Task prompt: Since the pictures are not wanted, copy only the text of every record exactly.

----- Provided data

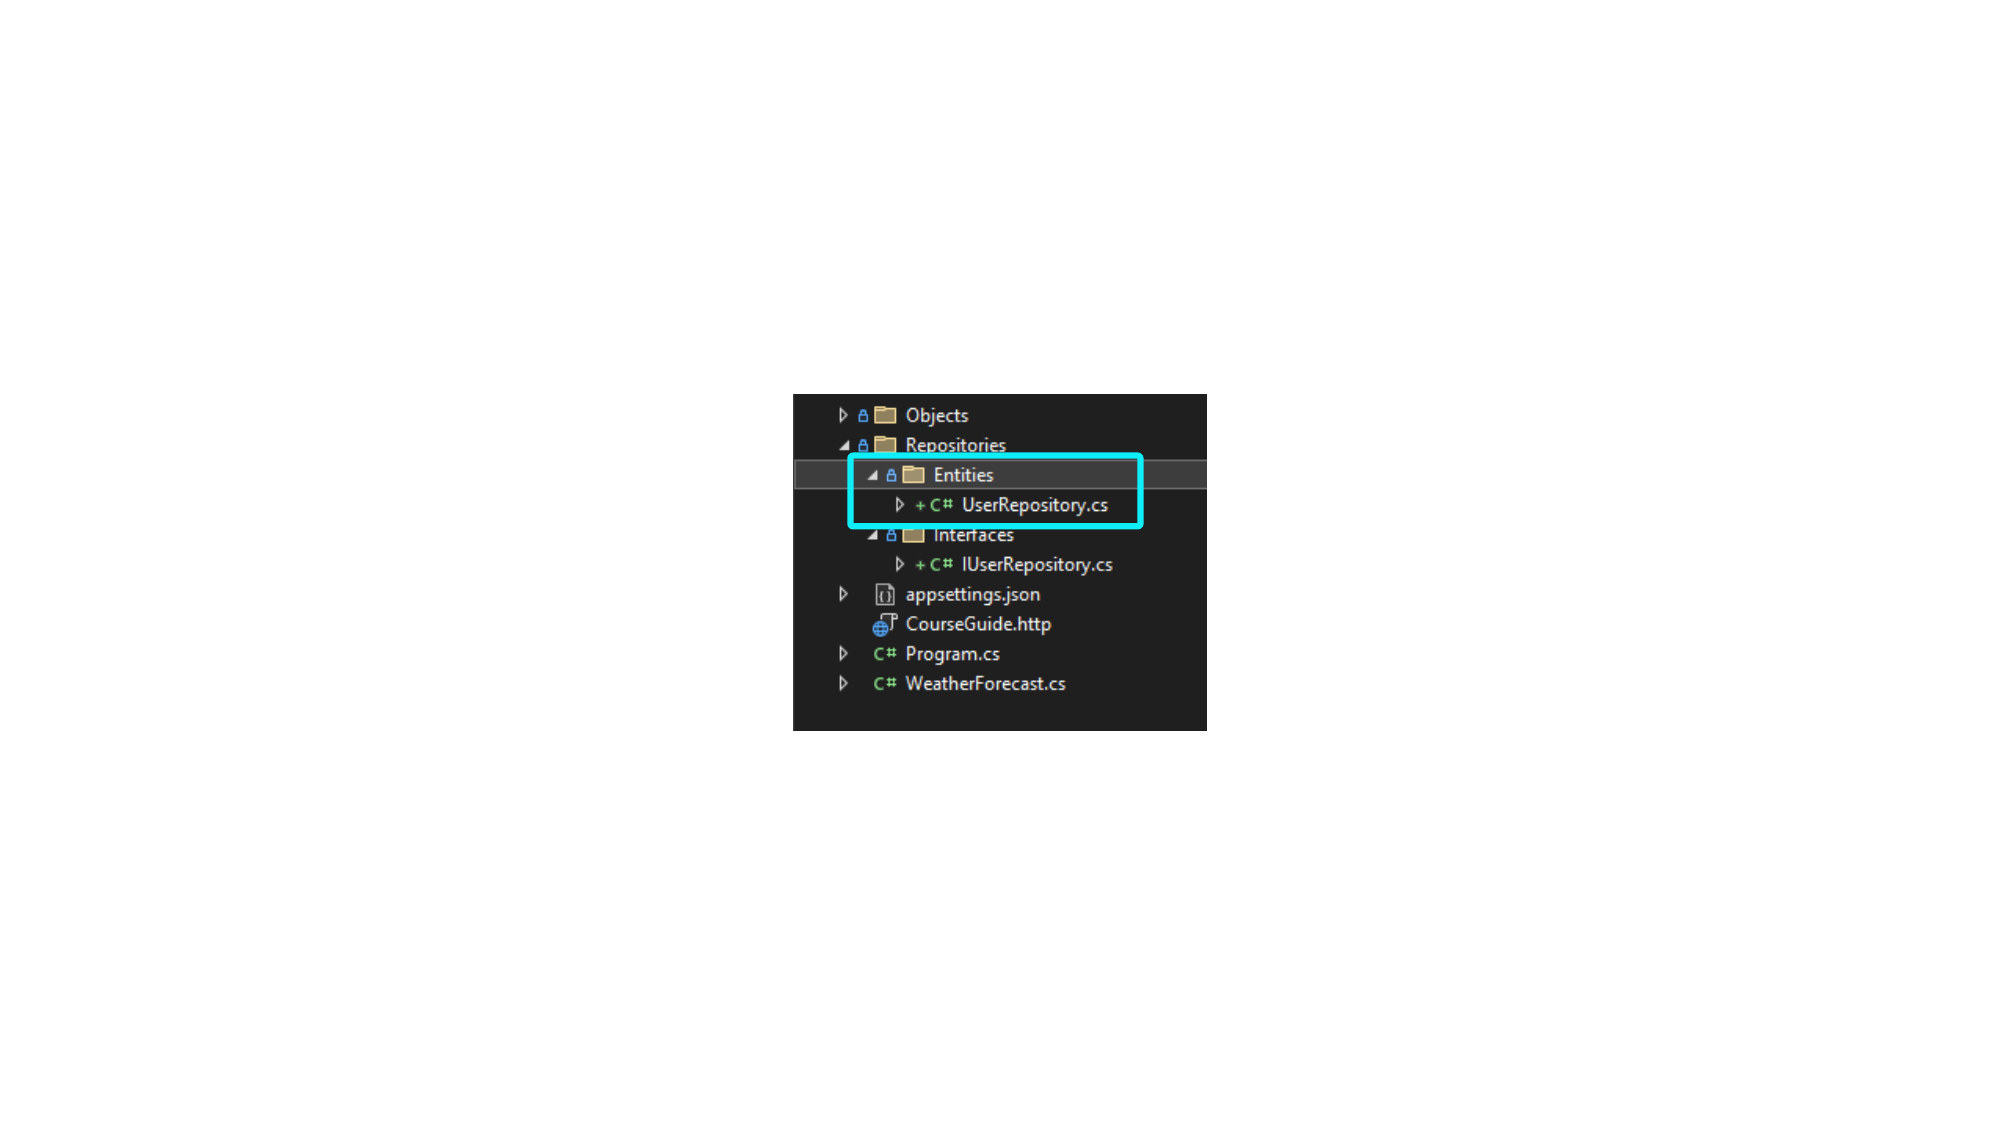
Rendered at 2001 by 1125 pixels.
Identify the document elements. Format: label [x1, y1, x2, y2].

picture [793, 393, 1207, 731]
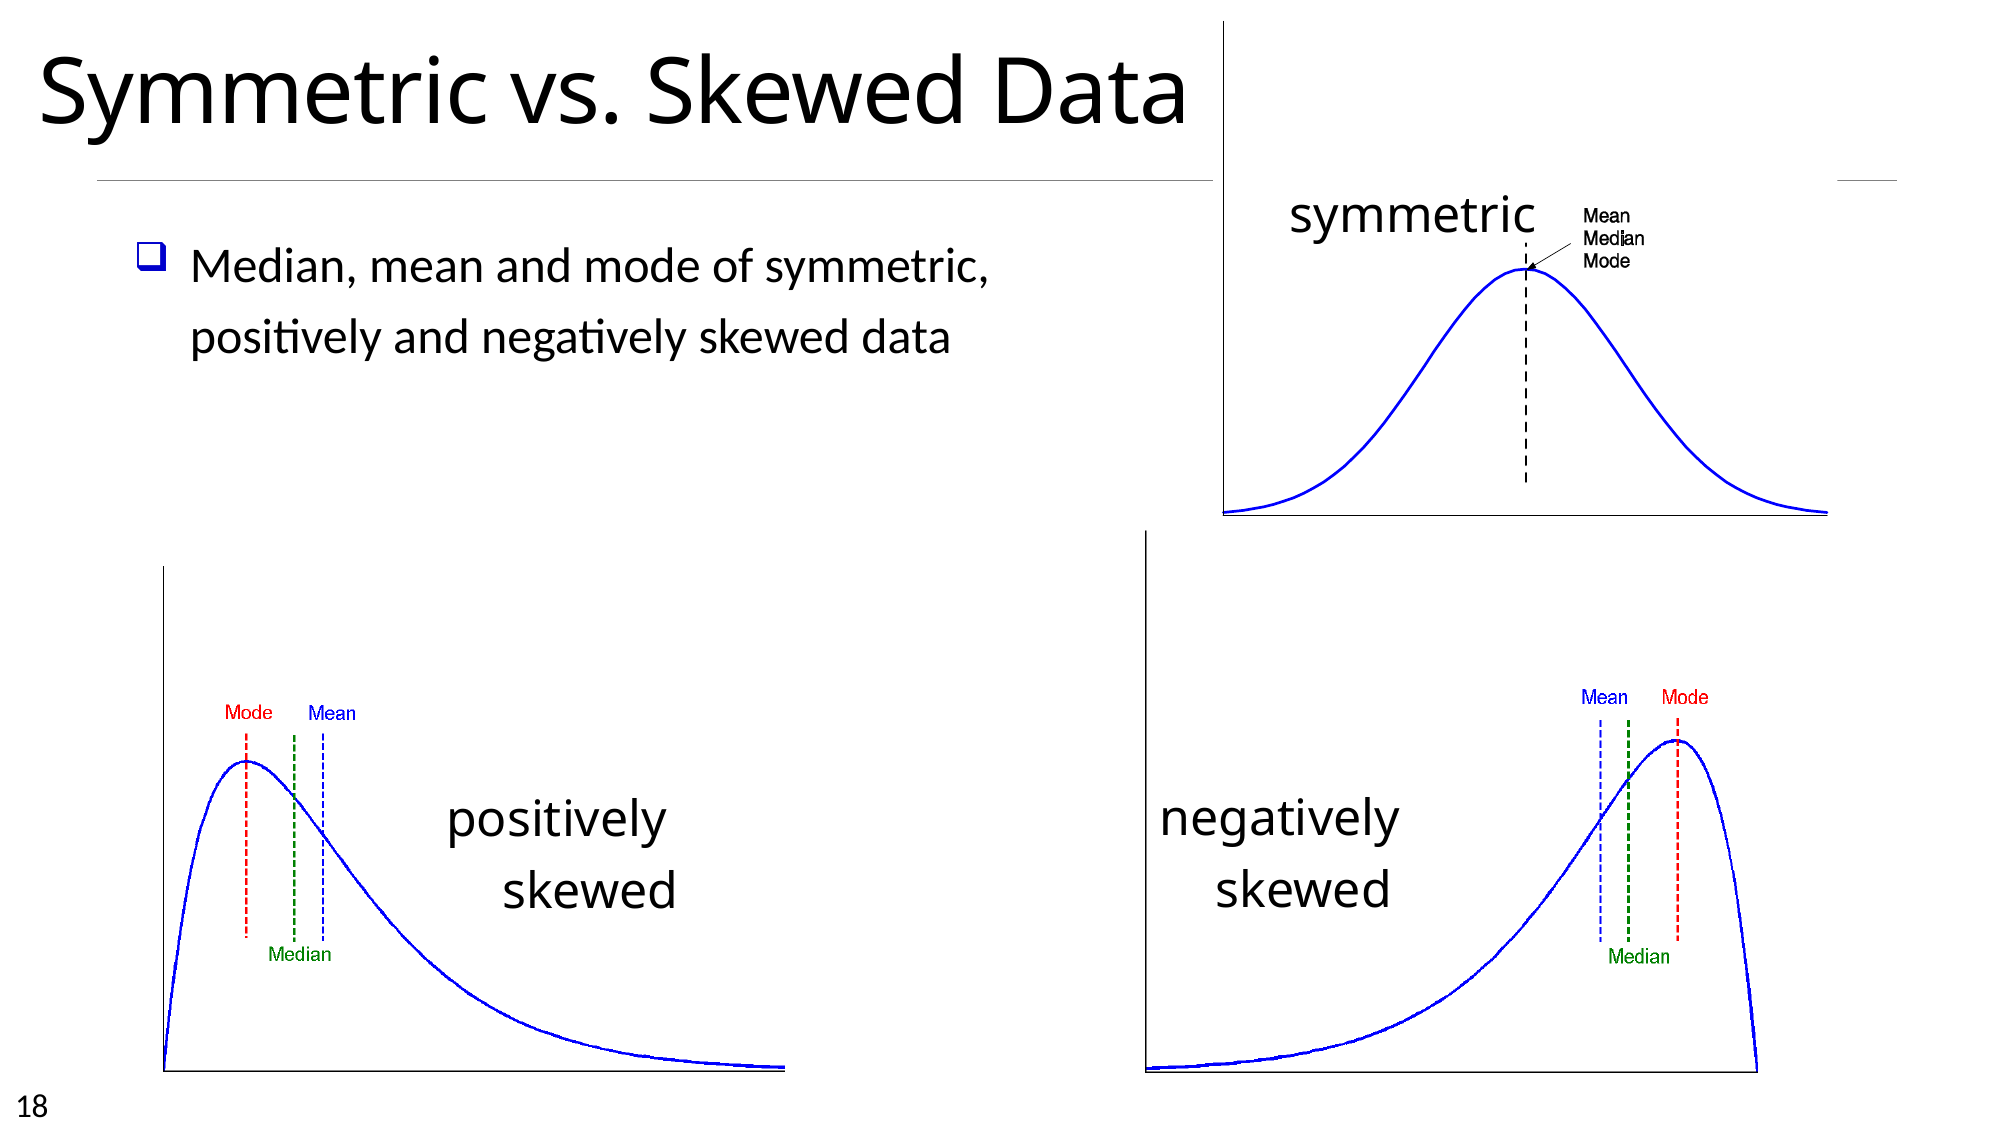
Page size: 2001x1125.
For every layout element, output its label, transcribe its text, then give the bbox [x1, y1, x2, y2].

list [1043, 480, 1832, 1125]
title Symmetric vs. Skewed Data [0, 37, 1209, 150]
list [58, 519, 860, 1125]
picture [1211, 16, 1838, 525]
list Median, mean and mode of symmetric, positively and negatively skewed data [118, 212, 1175, 419]
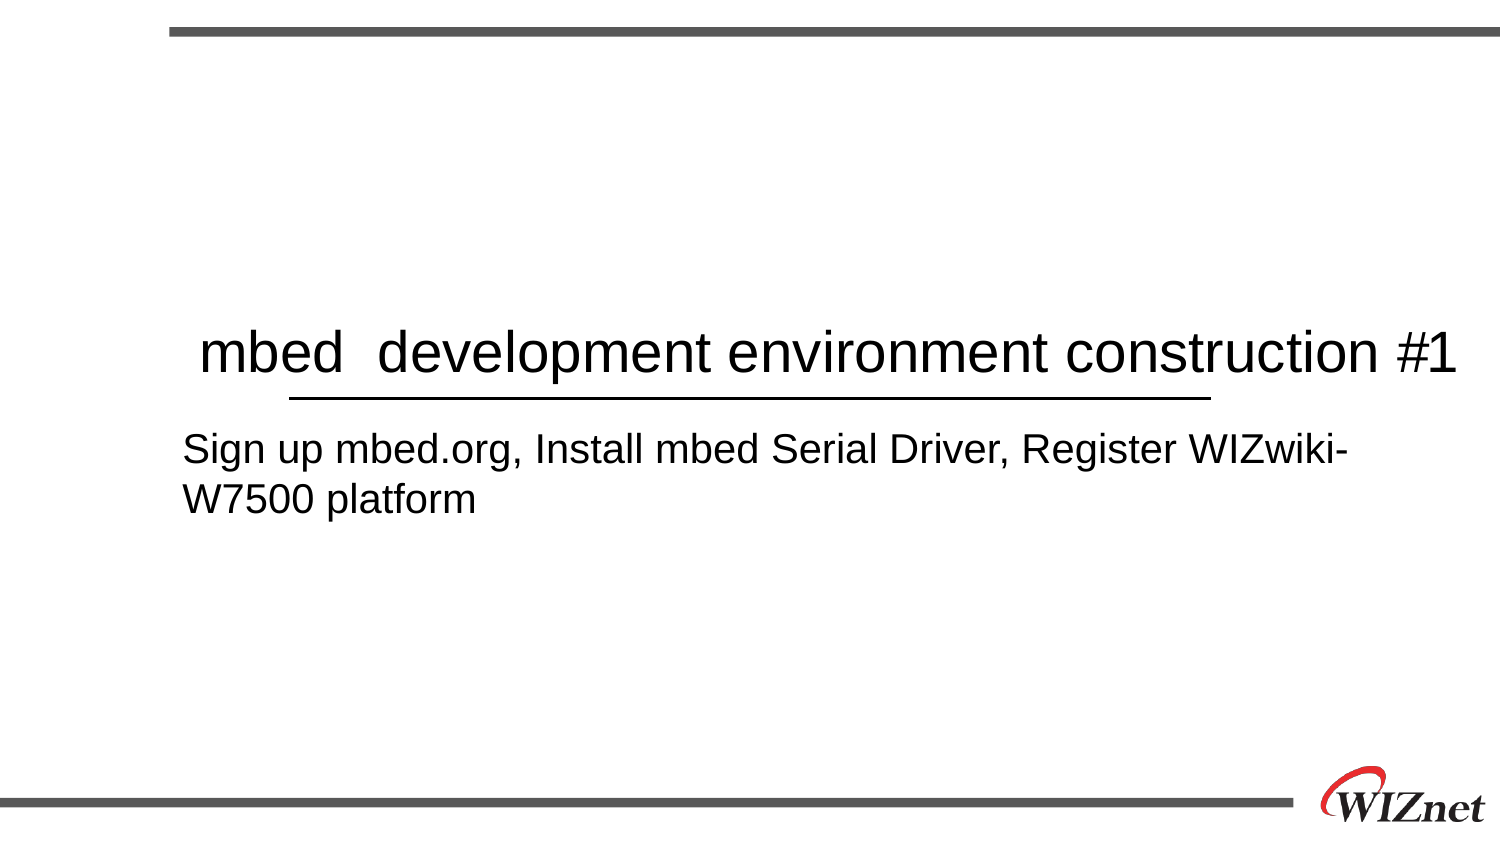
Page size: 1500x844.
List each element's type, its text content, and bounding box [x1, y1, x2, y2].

text_box Sign up mbed.org, Install mbed Serial Driver, Register WIZwiki-W7500 platform [180, 421, 1425, 522]
picture [1316, 762, 1486, 822]
title mbed development environment construction #1 [62, 313, 1463, 455]
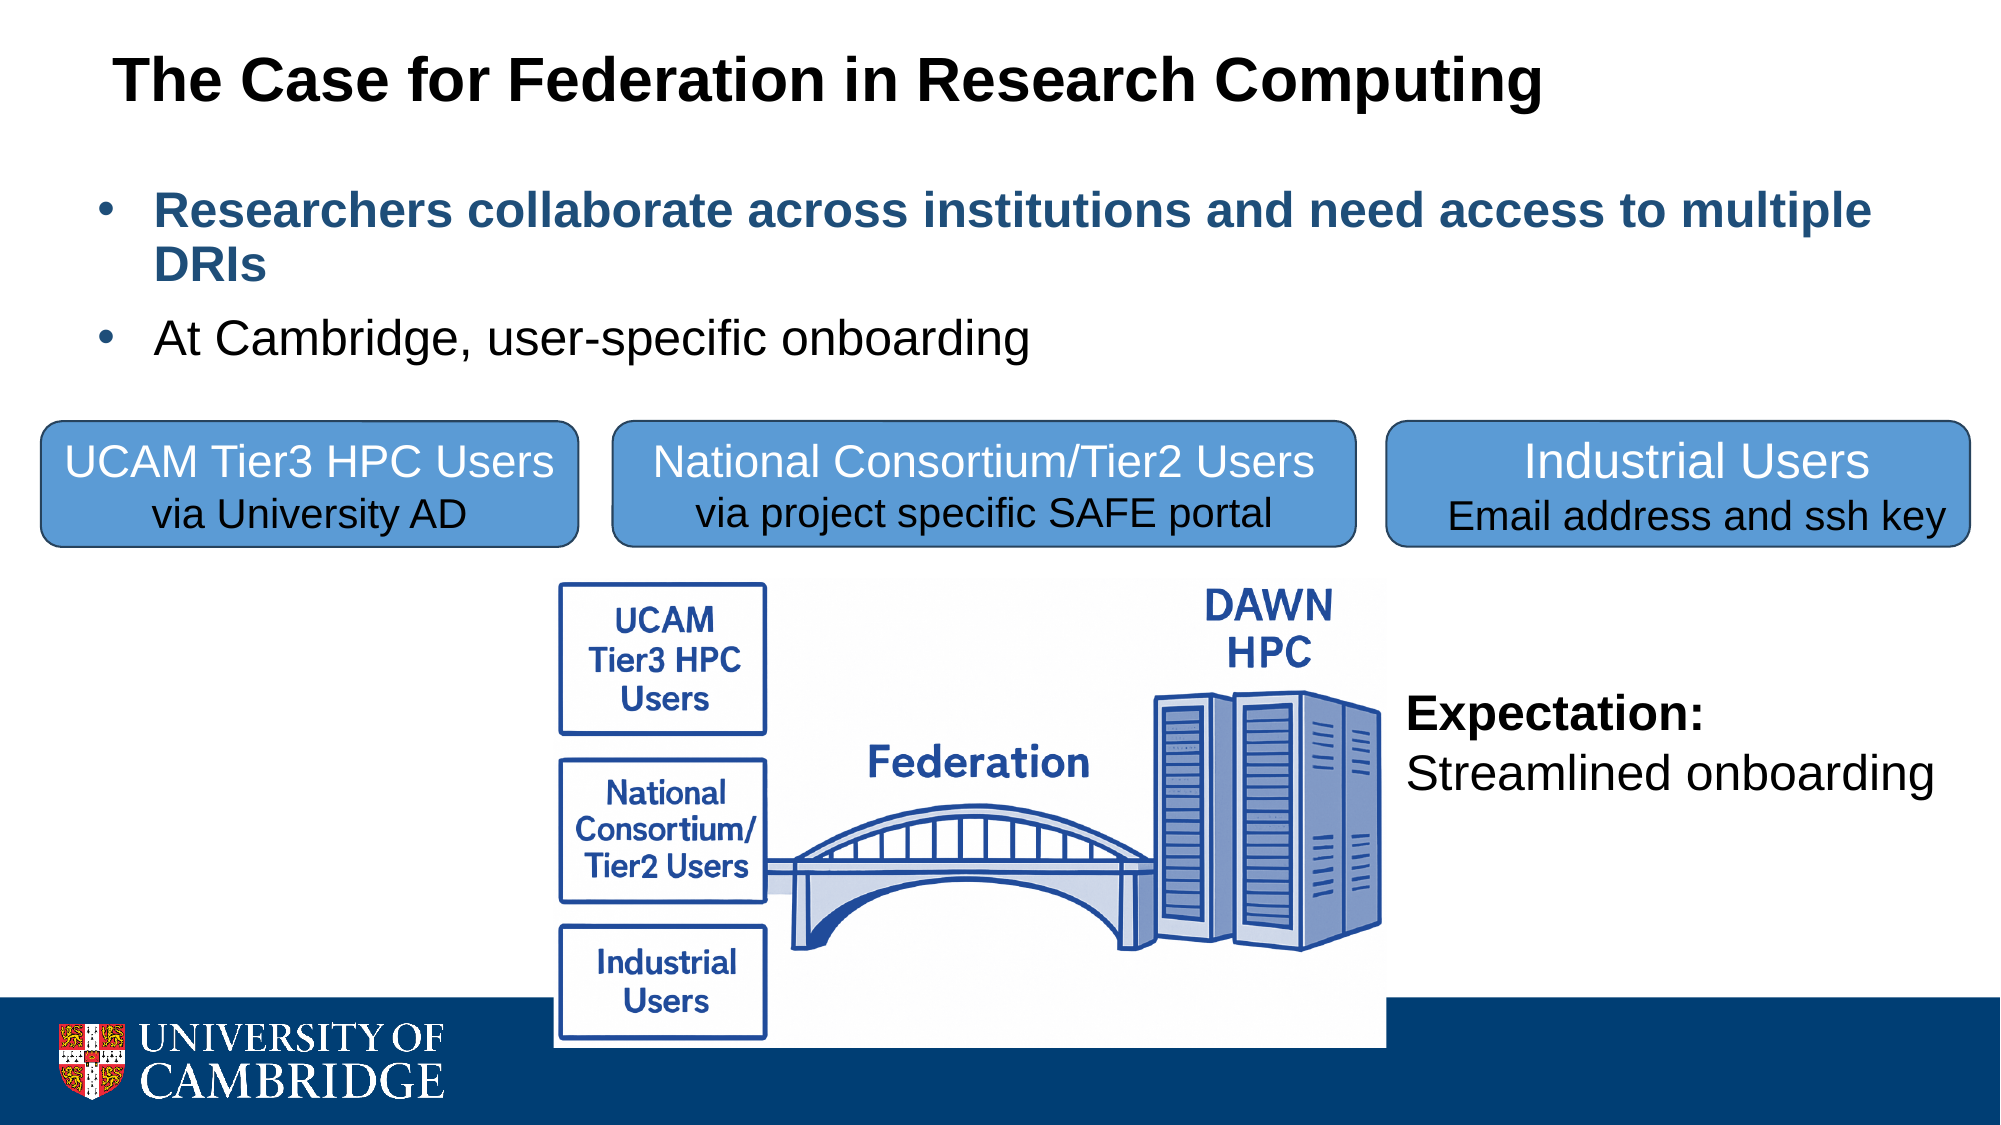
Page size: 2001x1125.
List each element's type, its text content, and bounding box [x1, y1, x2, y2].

----------

Solution to the problem:
Rendered at 2001 by 1125 pixels.
Identify the document elements. Format: label [x1, y1, x2, y2].

picture [793, 393, 1207, 731]
Page size: 2001x1125.
For every layout element, output its label, transcribe its text, then give the bbox [x1, y1, x2, y2].

list [1043, 480, 1832, 1125]
title Symmetric vs. Skewed Data [0, 37, 1209, 150]
list [58, 519, 860, 1125]
picture [1211, 16, 1838, 525]
list Median, mean and mode of symmetric, positively and negatively skewed data [118, 212, 1175, 419]
Page size: 1500x844.
List each element's type, its text content, and bounding box [x1, y1, x2, y2].

text_box Sign up mbed.org, Install mbed Serial Driver, Register WIZwiki-W7500 platform [180, 421, 1425, 522]
picture [1316, 762, 1486, 822]
title mbed development environment construction #1 [62, 313, 1463, 455]
Page size: 2001x1125.
List each element's type, its text content, and bounding box [x1, y1, x2, y2].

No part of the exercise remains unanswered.